P. — Pourquoi Thommy Recco a-t-il accepté de répondre à vos questions ?
F. K. — La réponse n’a rien de romantique. Elle tient en trois lettres : EGO. Ensuite, il a rapidement compris qu’il pourrait mettre en place manipulation et séduction. Mais, hormis sa première femme, j’étais la seule à lui tenir tête. Je n’ai pas voulu de son argent, de ses cadeaux. Même si j’acceptais avec tendresse ses fleurs découpées dans les journaux et ses papillons morts ! Je lui ai montré que les femmes pouvaient aussi être des apnéistes qui passaient des nuits en mer, qui fléchaient leurs poissons à 25 mètres, qui parcouraient le monde avec un appareil photo et plongeaient avec des requins-tigres. Donc il n’allait pas m’impressionner.

P. — Comment cette enquête vous a-t-elle questionnée sur vous-même ?

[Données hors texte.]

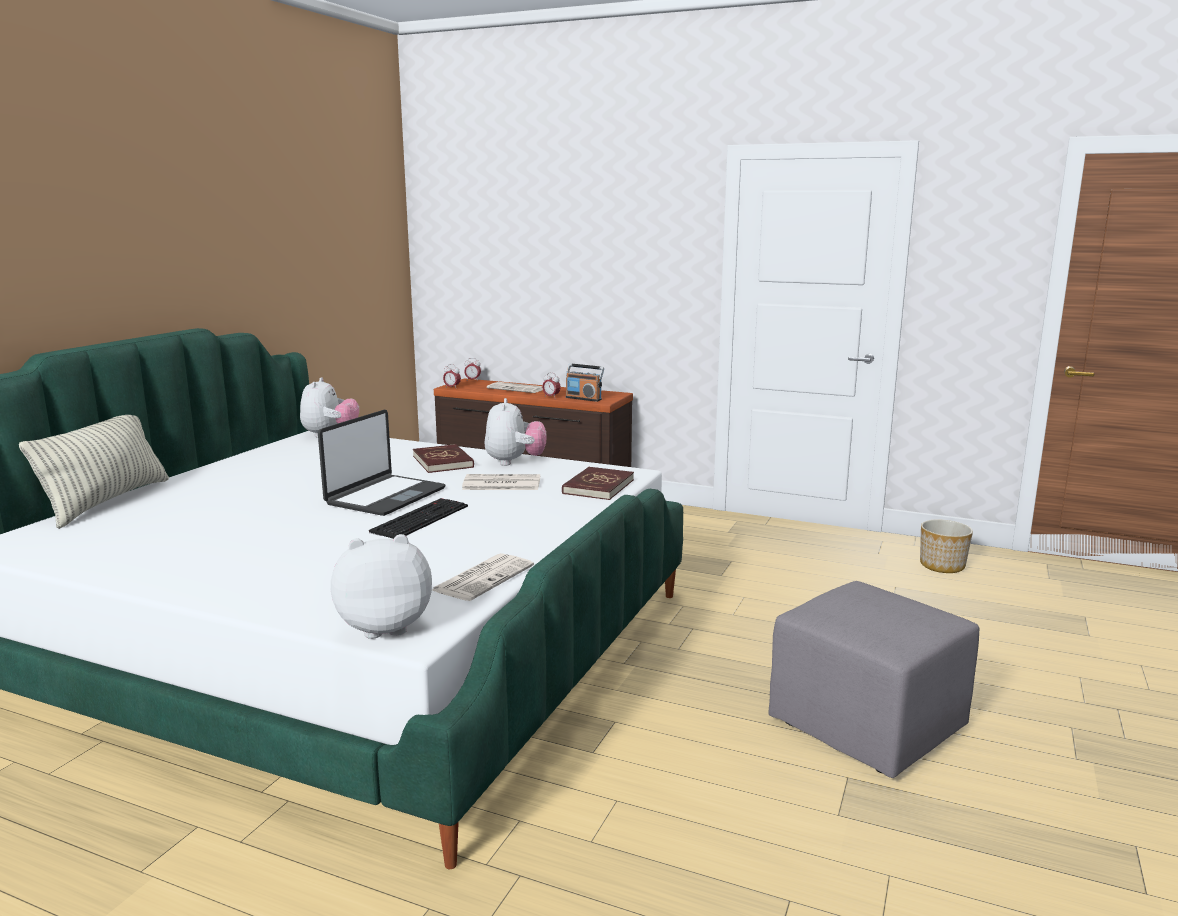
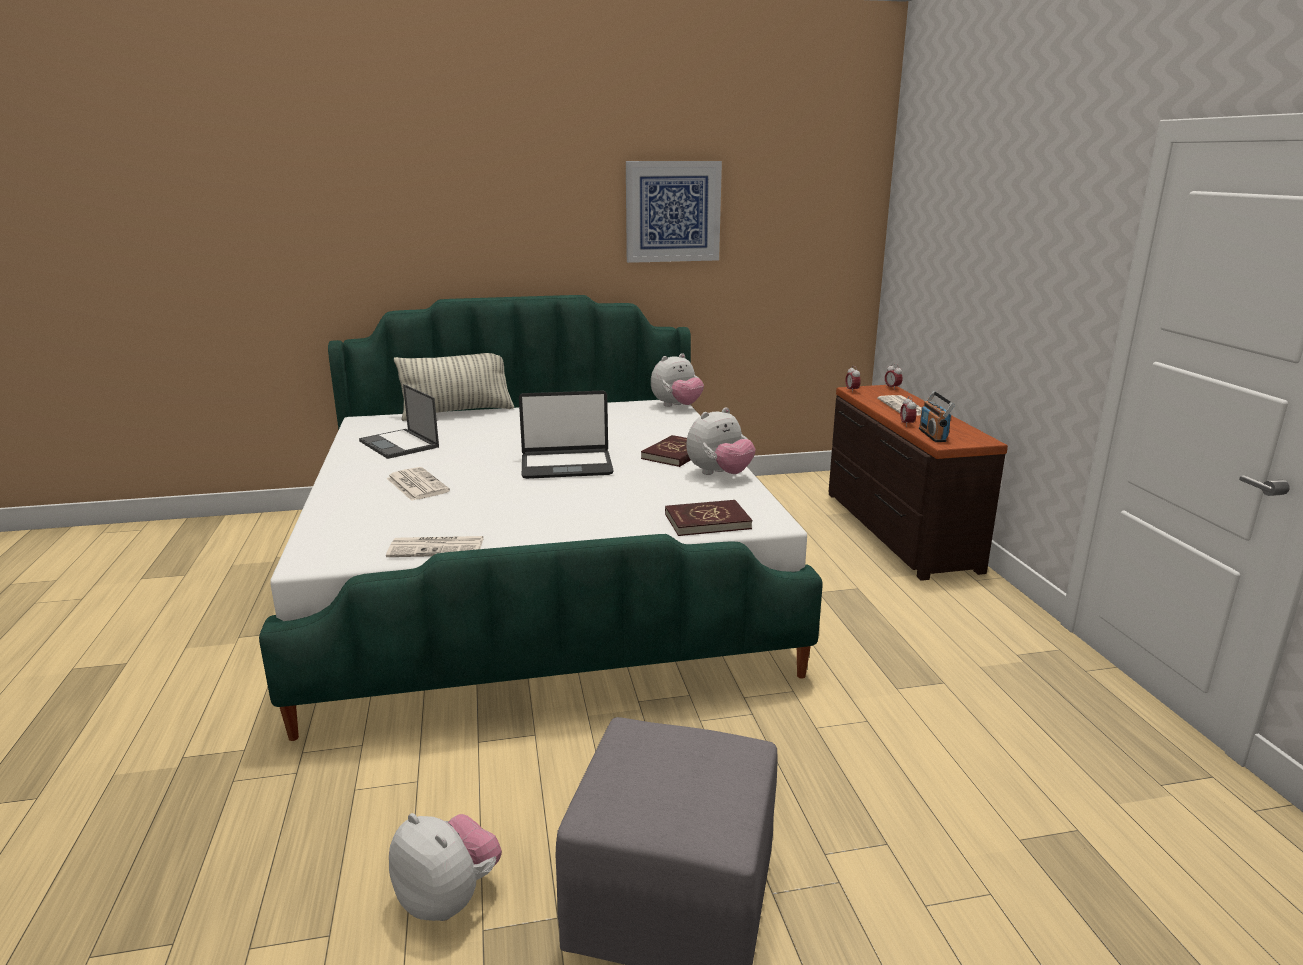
camera: 55 degrees right, 5 degrees up
(143, 543) = (400, 444): none -> laptop
(259, 227) = (673, 212): none -> picture
(384, 627) = (321, 547): plush toy -> plush toy (448, 898)
(420, 518) = (535, 490): keyboard -> none
(500, 484) = (654, 487): newspaper -> newspaper (416, 485)
(942, 566) = (1229, 859): planter -> none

F. K. — L’écriture du Squale m’a obligée à être spectatrice de ma propre morale et de la frontière ténue entre ce que l’on doit moralement penser et ce que l’on ressent vraiment à l’état brut. C’est effrayant. J’ai ressenti un besoin de choix. J’ai monté une pyramide. En haut, la mer. En bas, les crimes. Face au meurtrier, je ressens de la colère, de l’incompréhension, une énergie noire. Le séducteur, lui, me fait rire parce qu’il tente de séduire comme dans les années 1950 et sans douter de rien. L’apnéiste hors normes et le nageur de combat me fascinent. Sa bienveillance paternelle constante m’interpelle. La créature marine sans limites me trouble. Pour moi, Thommy Recco, c’est d’abord la mer. Ses crimes ne m’appartiennent pas. J’ai vécu une apnée à nulle autre pareille. L’inconnu. La pression qui comprime et que l’on doit gérer avec calme. Sans jamais paniquer. Aller explorer un élément à la fois lumineux, sombre, froid. Être soumis constamment à la variation des reflets. Être parfois en état de grâce sous l’eau, dans un confort évident, puis le lendemain avoir le mal de mer. Plonger dans l’esprit d’un tueur, c’est être parfois obligé d’accepter sa main pour nager avec lui et ne pas sombrer dans des abîmes que l’on ne maîtrise pas. C’est savoir se raccrocher à sa lumière malgré ses ténèbres. C’était ma première expérience d’écriture. Je ne savais pas que ça pouvait ressembler à ça. Je l’ai compris quand mon éditrice, Ariane, m’a dit un jour : « Arrête de te cacher sans cesse derrière l’humour noir excessif. Mets-toi à poil, essaye de comprendre pourquoi tu veux tout tourner en dérision. Tu as peur de quoi ? » Je n’avais pas peur de Thommy mais de moi. L’écriture est un sous-marin qui se contrefout des issues de secours.